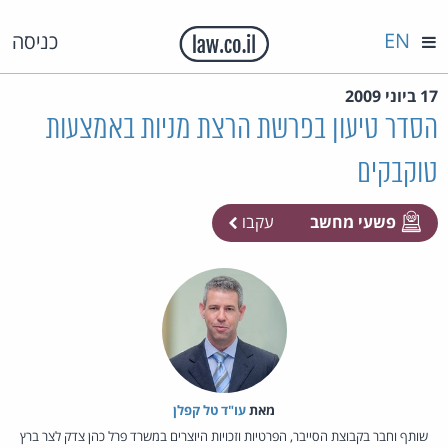
EN
כניסה
17 ביוני 2009
הסדר טיעון בפרשת הרצת מניות באמצעות
טוקבקים
פשעי מחשב
עקבו
מאת‏
עו"ד טל קפלן
שותף וחבר בקבוצת הסייבר, הפרטיות וזכויות היוצרים במשרד פרל כהן צדק לצר ברץ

* * *

Work item :: Because only the text is wanted, copy each record above precisely and omit its pictures.

Solution to this exercise ::
EN
כניסה
17 ביוני 2009
הסדר טיעון בפרשת הרצת מניות באמצעות
טוקבקים
פשעי מחשב
עקבו
מאת‏
עו"ד טל קפלן
שותף וחבר בקבוצת הסייבר, הפרטיות וזכויות היוצרים במשרד פרל כהן צדק לצר ברץ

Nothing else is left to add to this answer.